Look below for the line containing "Phone +1 206 239 5600". Output it and each remaining line of the entries exactly, and nothing else.

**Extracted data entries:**
################

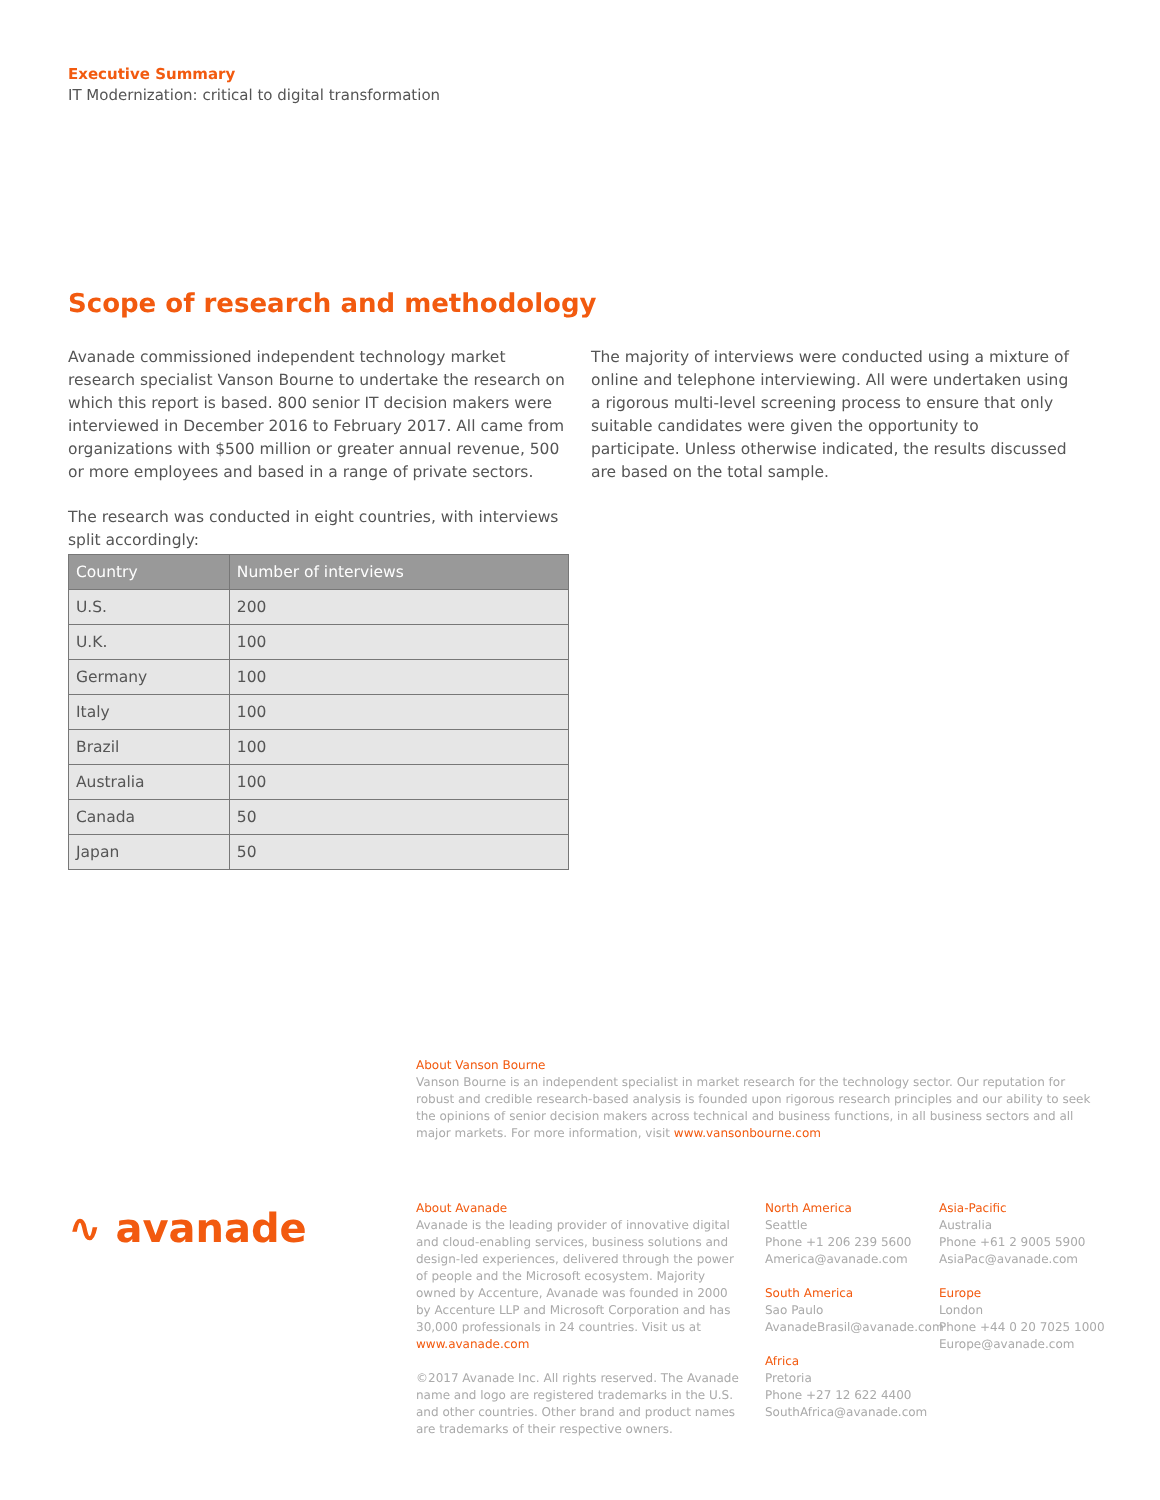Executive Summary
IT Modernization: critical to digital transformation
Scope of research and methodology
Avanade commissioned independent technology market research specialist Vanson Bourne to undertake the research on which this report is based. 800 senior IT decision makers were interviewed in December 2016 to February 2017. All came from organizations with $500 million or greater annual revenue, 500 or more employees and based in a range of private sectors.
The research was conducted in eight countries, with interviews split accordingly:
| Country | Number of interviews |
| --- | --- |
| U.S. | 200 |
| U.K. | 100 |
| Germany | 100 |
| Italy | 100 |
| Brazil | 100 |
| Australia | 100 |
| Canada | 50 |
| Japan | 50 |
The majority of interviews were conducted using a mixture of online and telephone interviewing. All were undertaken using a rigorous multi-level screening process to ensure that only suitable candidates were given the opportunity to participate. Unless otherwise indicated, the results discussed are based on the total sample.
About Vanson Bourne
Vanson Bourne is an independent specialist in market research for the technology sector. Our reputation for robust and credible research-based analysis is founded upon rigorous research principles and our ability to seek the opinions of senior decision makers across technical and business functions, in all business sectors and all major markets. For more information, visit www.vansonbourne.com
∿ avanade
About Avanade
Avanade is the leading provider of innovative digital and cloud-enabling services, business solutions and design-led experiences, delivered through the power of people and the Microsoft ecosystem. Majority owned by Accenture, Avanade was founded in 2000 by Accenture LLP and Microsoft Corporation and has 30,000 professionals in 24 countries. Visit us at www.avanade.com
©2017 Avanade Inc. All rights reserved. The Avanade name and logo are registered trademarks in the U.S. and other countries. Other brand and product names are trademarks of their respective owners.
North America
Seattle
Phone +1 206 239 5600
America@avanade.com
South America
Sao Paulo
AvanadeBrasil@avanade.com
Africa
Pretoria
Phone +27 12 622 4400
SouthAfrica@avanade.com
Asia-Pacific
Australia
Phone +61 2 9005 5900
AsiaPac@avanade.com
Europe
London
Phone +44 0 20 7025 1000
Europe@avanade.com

################

**EXERCISE ANSWER:**
Phone +1 206 239 5600
America@avanade.com
South America
Sao Paulo
AvanadeBrasil@avanade.com
Africa
Pretoria
Phone +27 12 622 4400
SouthAfrica@avanade.com
Asia-Pacific
Australia
Phone +61 2 9005 5900
AsiaPac@avanade.com
Europe
London
Phone +44 0 20 7025 1000
Europe@avanade.com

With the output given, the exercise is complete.